BALTIMORE – A new study by the National Institutes of Health, University of North Carolina and Johns Hopkins University in Baltimore said that international family planning schemes that promote the injected contraceptive Depo-Provera has led to a worsening of the AIDS epidemic and spread of other STDs in Africa, southeast Asia and South America. At first glance, it may appear that the move away from condoms and to an injectable contraceptive has led to more “unprotected” sex but Charles Morrison of Family Health International in Research Triangle Park, N.C., who led the study, said that it is possible that the drug itself actually increases susceptibility to disease. The study says that the use of such drugs can increase the risk of STD’s as much as three-fold. Under President Bill Clinton, USAID provided 41,967,200 units of Depo-Provera to the developing world from 1994-2000, and the UNFPA distributed 20 million units with American taxpayer money. Stephen Mosher, president of the Population Resarch Institute, said “As the HIV/AIDS epidemic in Africa rages out of control, we have been recklessly promoting and distributing drugs which make women even more vulnerable to the deadly virus. We have been pouring gasoline on a fire.”


Medical journals censor abortion info

CHICAGO – The Coalition on Abortion/Breast Cancer criticized the censorship of scientific research by The Lancet, the most influential British medical journal, and Cancer Epidemiology, Biomarkers & Prevention, the main publication of the American Association for Cancer Research. Both publications refused to publish letters from medical researchers on the relationship between abortion and breast cancer.

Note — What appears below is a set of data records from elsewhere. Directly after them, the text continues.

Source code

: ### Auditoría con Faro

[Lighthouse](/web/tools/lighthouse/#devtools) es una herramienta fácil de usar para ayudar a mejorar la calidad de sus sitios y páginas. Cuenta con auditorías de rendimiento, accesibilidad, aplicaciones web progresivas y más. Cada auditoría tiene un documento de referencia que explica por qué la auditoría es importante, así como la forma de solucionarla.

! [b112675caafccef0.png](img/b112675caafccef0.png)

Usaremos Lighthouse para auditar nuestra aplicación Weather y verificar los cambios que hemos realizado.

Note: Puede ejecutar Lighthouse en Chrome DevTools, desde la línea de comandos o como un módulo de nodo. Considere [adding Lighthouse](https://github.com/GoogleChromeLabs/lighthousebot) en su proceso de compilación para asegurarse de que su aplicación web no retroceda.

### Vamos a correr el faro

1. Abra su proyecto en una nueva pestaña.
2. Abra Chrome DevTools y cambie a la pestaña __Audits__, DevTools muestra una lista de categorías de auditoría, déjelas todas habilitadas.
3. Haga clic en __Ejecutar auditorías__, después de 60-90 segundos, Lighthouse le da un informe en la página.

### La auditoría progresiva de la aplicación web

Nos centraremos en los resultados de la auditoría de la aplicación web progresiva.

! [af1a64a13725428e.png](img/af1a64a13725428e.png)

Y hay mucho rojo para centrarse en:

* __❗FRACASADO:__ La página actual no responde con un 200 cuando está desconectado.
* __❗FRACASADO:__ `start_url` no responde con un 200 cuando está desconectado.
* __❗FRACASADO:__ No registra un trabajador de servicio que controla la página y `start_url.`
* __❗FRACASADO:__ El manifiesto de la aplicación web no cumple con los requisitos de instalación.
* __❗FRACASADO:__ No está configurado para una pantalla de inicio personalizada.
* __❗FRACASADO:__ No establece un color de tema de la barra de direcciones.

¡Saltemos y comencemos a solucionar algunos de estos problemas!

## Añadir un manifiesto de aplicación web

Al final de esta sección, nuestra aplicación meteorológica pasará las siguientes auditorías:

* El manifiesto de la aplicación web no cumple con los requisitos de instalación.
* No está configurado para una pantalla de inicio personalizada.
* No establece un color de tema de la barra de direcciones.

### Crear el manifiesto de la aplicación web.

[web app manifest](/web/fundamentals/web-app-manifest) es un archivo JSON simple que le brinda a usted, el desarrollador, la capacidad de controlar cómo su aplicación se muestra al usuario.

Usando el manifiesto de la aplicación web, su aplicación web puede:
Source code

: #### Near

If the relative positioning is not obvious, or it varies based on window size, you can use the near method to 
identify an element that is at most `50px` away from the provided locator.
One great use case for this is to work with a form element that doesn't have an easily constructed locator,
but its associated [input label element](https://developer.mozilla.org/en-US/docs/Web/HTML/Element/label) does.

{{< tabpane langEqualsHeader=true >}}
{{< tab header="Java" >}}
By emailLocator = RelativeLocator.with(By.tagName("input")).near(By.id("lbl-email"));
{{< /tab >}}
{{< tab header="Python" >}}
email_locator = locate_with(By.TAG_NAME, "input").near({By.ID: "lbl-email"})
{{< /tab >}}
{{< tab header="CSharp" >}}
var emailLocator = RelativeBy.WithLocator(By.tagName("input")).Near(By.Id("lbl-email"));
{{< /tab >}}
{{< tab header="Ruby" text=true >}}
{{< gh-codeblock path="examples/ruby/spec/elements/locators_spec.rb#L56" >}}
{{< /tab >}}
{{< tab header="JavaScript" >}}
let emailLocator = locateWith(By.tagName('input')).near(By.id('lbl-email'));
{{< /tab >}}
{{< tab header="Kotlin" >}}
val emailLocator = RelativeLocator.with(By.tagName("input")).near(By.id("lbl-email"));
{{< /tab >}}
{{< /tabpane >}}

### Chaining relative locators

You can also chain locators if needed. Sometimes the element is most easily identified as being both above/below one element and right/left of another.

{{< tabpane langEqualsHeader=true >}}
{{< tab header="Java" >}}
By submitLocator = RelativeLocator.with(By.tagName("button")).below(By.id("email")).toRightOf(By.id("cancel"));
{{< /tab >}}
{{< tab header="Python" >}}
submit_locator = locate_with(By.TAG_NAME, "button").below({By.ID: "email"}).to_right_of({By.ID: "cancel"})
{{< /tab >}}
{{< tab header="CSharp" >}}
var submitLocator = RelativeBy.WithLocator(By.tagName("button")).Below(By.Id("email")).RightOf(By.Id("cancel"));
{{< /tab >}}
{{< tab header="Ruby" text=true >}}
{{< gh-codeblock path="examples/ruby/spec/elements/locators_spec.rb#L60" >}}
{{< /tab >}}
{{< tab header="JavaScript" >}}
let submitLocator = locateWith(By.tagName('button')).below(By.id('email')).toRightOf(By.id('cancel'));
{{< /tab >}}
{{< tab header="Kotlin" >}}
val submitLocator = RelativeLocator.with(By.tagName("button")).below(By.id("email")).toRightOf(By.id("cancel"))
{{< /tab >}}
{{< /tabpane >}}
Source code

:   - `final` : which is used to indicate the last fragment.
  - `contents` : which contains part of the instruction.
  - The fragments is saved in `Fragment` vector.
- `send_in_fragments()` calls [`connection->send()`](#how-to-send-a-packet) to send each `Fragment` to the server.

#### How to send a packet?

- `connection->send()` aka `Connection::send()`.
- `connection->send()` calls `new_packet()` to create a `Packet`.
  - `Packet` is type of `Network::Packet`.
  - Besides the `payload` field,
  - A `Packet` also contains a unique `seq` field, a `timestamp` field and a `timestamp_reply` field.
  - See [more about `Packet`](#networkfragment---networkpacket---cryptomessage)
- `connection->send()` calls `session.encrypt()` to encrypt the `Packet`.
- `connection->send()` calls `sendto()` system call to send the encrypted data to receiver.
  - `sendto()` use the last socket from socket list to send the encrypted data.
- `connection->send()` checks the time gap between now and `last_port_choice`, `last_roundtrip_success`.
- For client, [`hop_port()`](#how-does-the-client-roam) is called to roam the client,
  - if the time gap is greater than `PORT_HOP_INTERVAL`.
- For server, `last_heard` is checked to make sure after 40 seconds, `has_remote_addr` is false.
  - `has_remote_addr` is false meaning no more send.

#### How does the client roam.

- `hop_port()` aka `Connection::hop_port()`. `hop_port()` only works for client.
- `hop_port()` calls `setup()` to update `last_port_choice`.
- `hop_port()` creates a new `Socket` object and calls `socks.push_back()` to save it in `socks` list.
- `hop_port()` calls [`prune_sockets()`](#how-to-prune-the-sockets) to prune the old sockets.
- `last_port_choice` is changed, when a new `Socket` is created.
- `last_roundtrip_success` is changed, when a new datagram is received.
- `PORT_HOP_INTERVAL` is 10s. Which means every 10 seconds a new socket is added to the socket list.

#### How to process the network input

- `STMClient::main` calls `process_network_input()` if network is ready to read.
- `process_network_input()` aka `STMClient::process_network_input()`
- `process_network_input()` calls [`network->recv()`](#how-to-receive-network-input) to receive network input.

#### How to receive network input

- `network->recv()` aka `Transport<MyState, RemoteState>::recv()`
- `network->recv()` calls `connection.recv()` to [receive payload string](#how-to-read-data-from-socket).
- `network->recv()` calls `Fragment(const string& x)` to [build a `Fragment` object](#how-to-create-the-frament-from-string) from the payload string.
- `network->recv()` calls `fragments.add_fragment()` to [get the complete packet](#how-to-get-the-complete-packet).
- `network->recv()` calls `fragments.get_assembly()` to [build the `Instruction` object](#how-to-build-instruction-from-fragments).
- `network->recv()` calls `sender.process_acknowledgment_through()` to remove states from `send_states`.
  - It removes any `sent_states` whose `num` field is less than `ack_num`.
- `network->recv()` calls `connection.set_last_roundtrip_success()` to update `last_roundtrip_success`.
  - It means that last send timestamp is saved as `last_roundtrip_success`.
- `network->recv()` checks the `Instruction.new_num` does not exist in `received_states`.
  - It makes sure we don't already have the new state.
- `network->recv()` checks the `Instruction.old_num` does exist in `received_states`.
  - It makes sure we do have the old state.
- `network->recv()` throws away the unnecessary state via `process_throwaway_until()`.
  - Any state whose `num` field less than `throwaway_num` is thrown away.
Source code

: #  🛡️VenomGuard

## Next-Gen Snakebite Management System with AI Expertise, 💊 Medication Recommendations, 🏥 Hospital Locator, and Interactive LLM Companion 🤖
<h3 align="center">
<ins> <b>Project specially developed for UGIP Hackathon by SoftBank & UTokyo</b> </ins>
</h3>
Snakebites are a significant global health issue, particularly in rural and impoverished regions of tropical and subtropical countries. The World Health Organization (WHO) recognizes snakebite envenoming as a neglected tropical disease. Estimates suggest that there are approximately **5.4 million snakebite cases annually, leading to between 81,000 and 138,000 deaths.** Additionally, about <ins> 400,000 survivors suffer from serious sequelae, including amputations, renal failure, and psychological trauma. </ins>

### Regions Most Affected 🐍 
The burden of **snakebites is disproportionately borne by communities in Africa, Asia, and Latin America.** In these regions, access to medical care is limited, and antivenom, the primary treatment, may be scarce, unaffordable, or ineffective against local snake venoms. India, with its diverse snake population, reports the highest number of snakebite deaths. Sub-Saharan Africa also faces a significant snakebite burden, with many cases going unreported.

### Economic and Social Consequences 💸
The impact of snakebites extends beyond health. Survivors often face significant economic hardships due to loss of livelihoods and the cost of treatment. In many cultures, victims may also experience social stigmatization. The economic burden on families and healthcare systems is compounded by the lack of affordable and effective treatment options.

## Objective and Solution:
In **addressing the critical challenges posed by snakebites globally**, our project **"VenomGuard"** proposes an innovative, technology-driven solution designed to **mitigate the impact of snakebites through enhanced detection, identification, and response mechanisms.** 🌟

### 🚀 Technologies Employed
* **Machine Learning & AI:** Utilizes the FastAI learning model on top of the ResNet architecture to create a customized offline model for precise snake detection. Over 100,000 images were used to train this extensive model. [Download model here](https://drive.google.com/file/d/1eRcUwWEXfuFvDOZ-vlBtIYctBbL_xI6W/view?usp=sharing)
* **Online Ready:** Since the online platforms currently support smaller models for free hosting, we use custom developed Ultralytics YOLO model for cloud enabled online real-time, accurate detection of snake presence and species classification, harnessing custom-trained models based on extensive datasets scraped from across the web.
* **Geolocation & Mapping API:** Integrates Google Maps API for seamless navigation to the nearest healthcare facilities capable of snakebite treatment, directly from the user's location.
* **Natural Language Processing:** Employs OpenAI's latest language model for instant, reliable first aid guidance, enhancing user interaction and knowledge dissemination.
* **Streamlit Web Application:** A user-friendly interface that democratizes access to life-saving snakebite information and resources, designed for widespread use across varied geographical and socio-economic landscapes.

The Coalition’s president, Karen Malec, said “Recognition of the (abortion-breast cancer) link could embarrass leading researchers and the cancer fundraising industry. Nevertheless, the increasing incidence and importance of female breast cancer merits the fullest scientific investigation and discussion.” Lancet refused a letters from two experts: Chris Kahlenborn, author of Breast Cancer: It’s Link to Abortion and the Birth Control Pill, and Patrick Carroll, a British actuary and statistician and the research director for the Pension and Population Research Institute in London. Cancer Epidemiology, Biomarkers & Prevention rejected a letter from Joel Brind, Ph.D., professor of endocrinology at Baruch College, City University of New York.


Manitoba permits gay ‘marriage’

WINNIPEG – Manitoba became the fifth Canadian jurisdiction to allow same-sex “marriage” when the Court of Queen’s Bench found the prohibition against gays marrying one another to be unconstitutional. Justice Douglas Yard said, “the traditional definition of marriage is no longer constitutionally valid in view of the provisions of the Charter of Rights and Freedoms. The traditional definition of marriage in Manitoba is reformulated to mean a voluntary union for life of two persons at the exclusion of all others.” Unlike in B.C., Ontario and Quebec, the federal government did not become involved in the case and following another case in the Yukon earlier this year, the feds asked for a deferral to implement the decision until the Supreme Court decided on the issue federally.


Lesbian divorce granted

TORONTO – The Ontario Superior Court granted the Canada’s, and possibly world’s, same-sex divorce. The Interim reported last month on the anonymous lesbian couple who sought divorce after being married for only five days before separating. The court struck down the provision of the Federal Divorce Act that defined spouse as a member of the opposite sex, finding it “unconstitutional, inoperative and of no force and effect.” Martha McCarthy, a lawyer for one of the women, applauded the court’s willingness to scrap the law to advance gay rights but Gwen Landolt, vice president and legal counsel of REAL Women said the lesbian couple used the court “to perpetrate the scam” marriage and “the courts are totally obliging.” The decision applies only to Ontario residents. A Globe and Mail editorial said that divorce law was still ambiguous regarding homosexual couples and urged the federal government to clarify the divorce rights of homosexuals when it redefines marriage.